Penasilet.com – Sukamakmur Botim| Perselisihan antara Dua kelompok tani hutan (Kth) yang berseteru duduk bareng diruangan kantor Kecamatan Sukamakmur untuk mengikuti mediasi yang di prakarsai Camat , Kapolsek , Danramil Sukamakmur pada Rabu.25 September 2024.
Acara mediasi dihadiri kedua kelompok tani hutan antara KTH – Akar dan KTH. Daun sejati . Camat Sukamakmur, H. Bakri Hasan S,Ap. S.Ip. M.A – Kapolsek. IPTU. Supratman S.H. Danramil 0621-09 Lettu. Idang Mulyana- Ketua LMDH.Heri – Koordinator KHDPK dan anggota – Warga penggarap – Asper – RT, RW, Kadus dan para tokoh masyarakat.

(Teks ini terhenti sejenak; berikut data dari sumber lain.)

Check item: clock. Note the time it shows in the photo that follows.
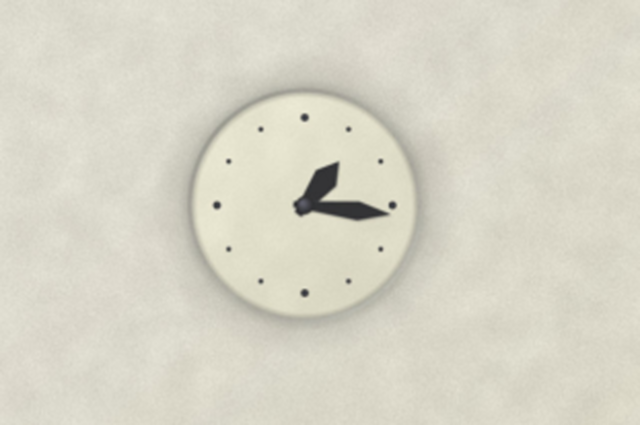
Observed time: 1:16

Keduanya kelompok / KTH, Akar berkah yang diketuai Hariri dan KTH, Daun sejati Andika. bersepakat damai dan memilih melaksanakan verifikasi antara lokasi lahan yang masuk Ke- KHDPK secara bersama dan sama – sama mengakui kekeliruannya setelah dipertemukan oleh pihak Muspika Kecamatan Sukamakmur dan Kepala Desa Sukaharja- Atikah S.Pdi setelah kedua belah pihak masing – masing mengemukakan permasalahan sewaktu terjadi ketegangan antara keduanya sehingga, memantik emosi dari warga penggarap lahan perhutani yang di PKS kan tersebut.
“Bakri Hasan meminta kedua kelompok KTH bisa saling memaafkan dan secara bersama – sama kembali rukun karena mereka ini sama – sama warga masyarakat Desa Sukaharja bahkan masih bertalian keluarga. Adapun sebagai pemicu perselisihan soal lahan garapan dan juga Surat keputusan dari KTH Akar yang diketuai Pak Hariri hingga saat ini masih di pending karena ada beberapa alasan dan kami tidak bisa jelaskan disini karena takutnya ada kesalah fahaman lagi.”Tuturnya.(25/9).
Lanjut Camat Sukamakmur – Alhamdulillah setelah kami dari Muspika termasuk dari pihak RPH menjelaskan soal perselisihan kedua KTH ini sebetulnya jika sama sama memahami hak masing-masing tidak akan terjadi kericuhan , perselisihan diantara keduanya. Karena itukan lahan negara (Perhutani) jadi hak mereka hanya menggarap bukan untuk memiliki kan begitu.Imbuh Bakri Hasan.
Masih dilokasi yang sama. Kepala Desa Sukaharja, Atikah meminta kedua KTH bisa berfikir jernih dan hati yang bersih tidak mudah berfikiran negatif karena keduanya juga SK itu saya yang memberikan , terkait SK KTH ak Hariri dipending tentu kami pemerintah Desa dengan segala pertimbangan jangan sampai ada sesuatu hal yang nantinya jadi permasalahan.”Kata Atikah.
,”Atikah juga berharap dengan mediasi ini mari kita bersatu padu kembali ,kita ini satu keluarga di Sukaharja bukan siapa siapa, adapun kekeliruan yang sudah terjadi mari kita lupakan ,mari bangun bersama kekompakan adapun masalah lahan saya minta kepada pihak perhutani dan juga muspika termasuk nantinya kami pemerintahan Desa agar kiranya membentuk tim Verifikasi lahan yang di garap warga masyarakat baik dari KTH Akar maupun KTH Daun sejati supaya jelas dan tidak ada kesan ini menyerobot yang itu menyerobot sekarang mah mari kembali bersatu dan bantu saya dalam memajukan Desa Sukaharja ini demi kemaslahatan masyarakat.”Pungkasnya.
Acara selesai kedua belah pihak menanda tangani ikrar dan kesepakatan bersama bahwa permasalahan selesai sampai disini dengan disaksikan Camat , Kapolsek, Danramil Sukamakmur. Selanjutnya Camat Sukamakmur H. Bakri Hasan akan membentuk tim Verifikasi lahan bersama pihak perhutani dengan melibatkan unsur Polsek , Koramil dan warga penggarap dari kedua belah pihak.